OTTAWA (Canada): In what could be billed as a getting-to-know-you-better meeting, the Dalai Lama will drop in on Gov. Gen. Michaelle Jean at Rideau Hall Monday during his visit to the nation’s capital.

As a former CBC broadcaster, Jean interviewed the Nobel laureate during a visit he made to Canada in April 2004.

Marthe Blouin, a spokeswoman for Jean, said the afternoon meeting with the Dalai Lama is expected to last about 30 minutes and will be closed to the media. It is expected the exiled Tibetan spiritual leader will be coming from Parliament Hill where he is scheduled to sit down with Prime Minister Stephen Harper, the three leaders of the Opposition and an all-party group of parliamentarians, in separate meetings.

Blouin said organizers of the Dalai Lama’s visit to Ottawa requested the meeting about a month ago and it was decided to hold it Jean’s residence. Jean’s husband, filmmaker Jean-Daniel Lafond, may attend the meeting if he is available, she added.

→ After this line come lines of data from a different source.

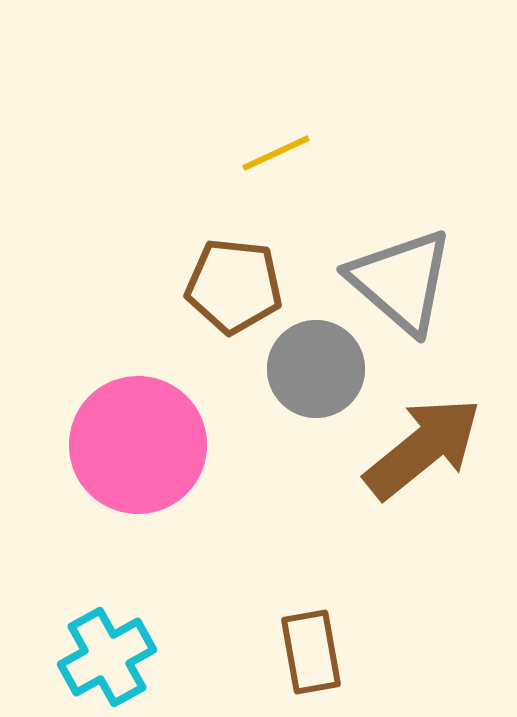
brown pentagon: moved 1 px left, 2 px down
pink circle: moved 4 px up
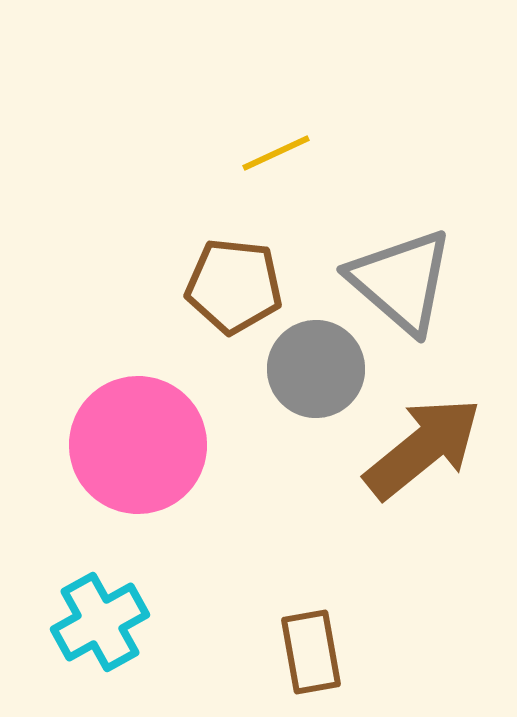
cyan cross: moved 7 px left, 35 px up
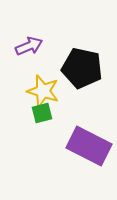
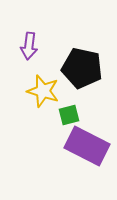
purple arrow: rotated 120 degrees clockwise
green square: moved 27 px right, 2 px down
purple rectangle: moved 2 px left
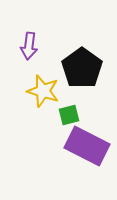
black pentagon: rotated 24 degrees clockwise
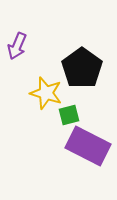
purple arrow: moved 12 px left; rotated 16 degrees clockwise
yellow star: moved 3 px right, 2 px down
purple rectangle: moved 1 px right
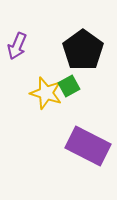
black pentagon: moved 1 px right, 18 px up
green square: moved 29 px up; rotated 15 degrees counterclockwise
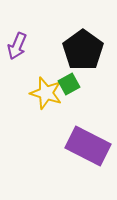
green square: moved 2 px up
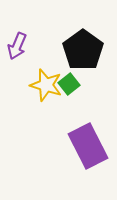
green square: rotated 10 degrees counterclockwise
yellow star: moved 8 px up
purple rectangle: rotated 36 degrees clockwise
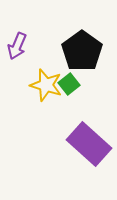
black pentagon: moved 1 px left, 1 px down
purple rectangle: moved 1 px right, 2 px up; rotated 21 degrees counterclockwise
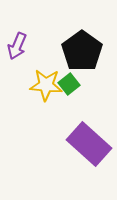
yellow star: rotated 12 degrees counterclockwise
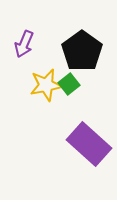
purple arrow: moved 7 px right, 2 px up
yellow star: rotated 16 degrees counterclockwise
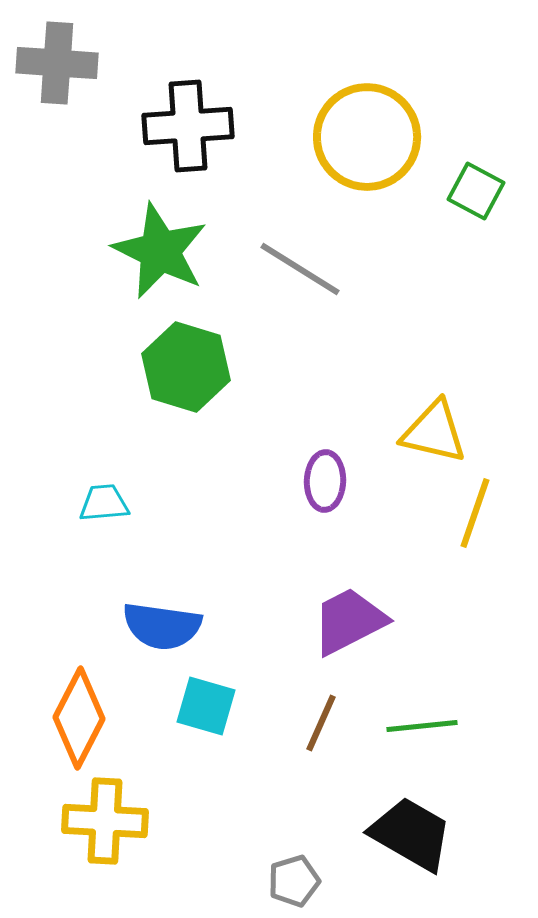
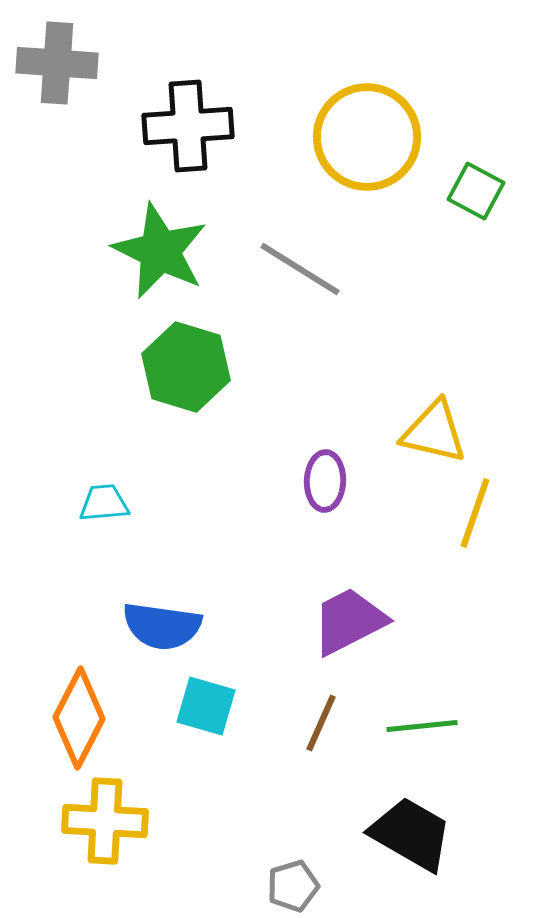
gray pentagon: moved 1 px left, 5 px down
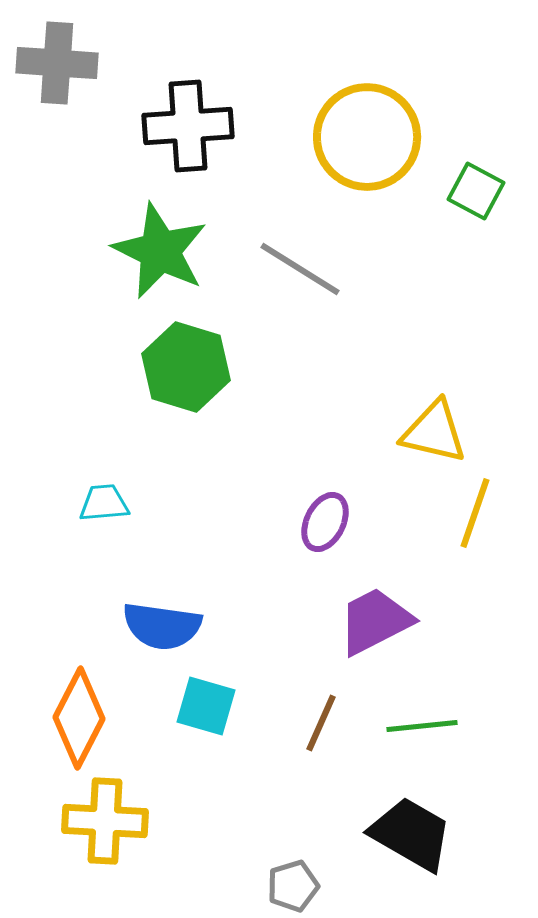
purple ellipse: moved 41 px down; rotated 24 degrees clockwise
purple trapezoid: moved 26 px right
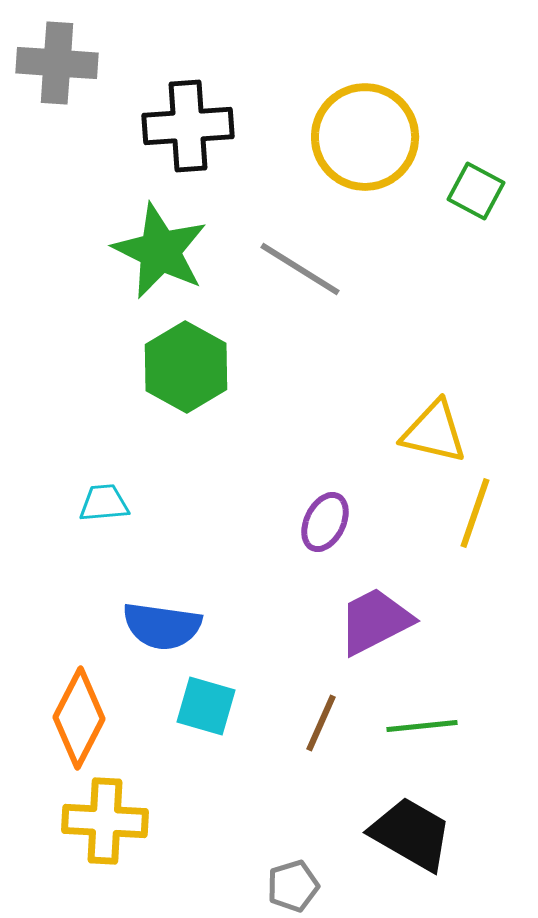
yellow circle: moved 2 px left
green hexagon: rotated 12 degrees clockwise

The Dalai Lama’s public schedule will be in sharp contrast to his last visit to Ottawa when former prime minister Paul Martin met him privately to avoid angering the Chinese government. Harper will allow cameras to record the moment.

In 2004, Martin met the Dalai Lama at the home of Ottawa Roman Catholic Archbishop Marcel Gervais in what was billed as a historic – but private – meeting after Jean Chretien, his predecessor, refused to see him while he was prime minister.

Harper will be the fourth Western leader to meet the Dalai Lama in recent weeks, after U.S. President George W. Bush, German Chancellor Angela Merkel and Austrian Chancellor Alfred Gusenbauer.

In the run-up to the 2008 Olympics, the 72-year-old Buddhist leader is attempting to raise the profile of Tibet’s struggle under the communist regime of China. The Nobel laureate is an honorary Canadian citizen who has been living in exile in India since 1959.

The Chinese government has already expressed its unhappiness over the three-day schedule for the Dalai Lama in Canada. A statement from the Chinese Embassy in Ottawa called the charismatic leader “a political exile who has long been engaged in activities aimed at splitting China under the camouflage of religion.” It believes he is a political force advocating for “Tibet independence.”

However, the Dalai Lama has continually denied seeking independence for his country, saying his people are rather pushing for autonomy to use their language and practise their religion within China.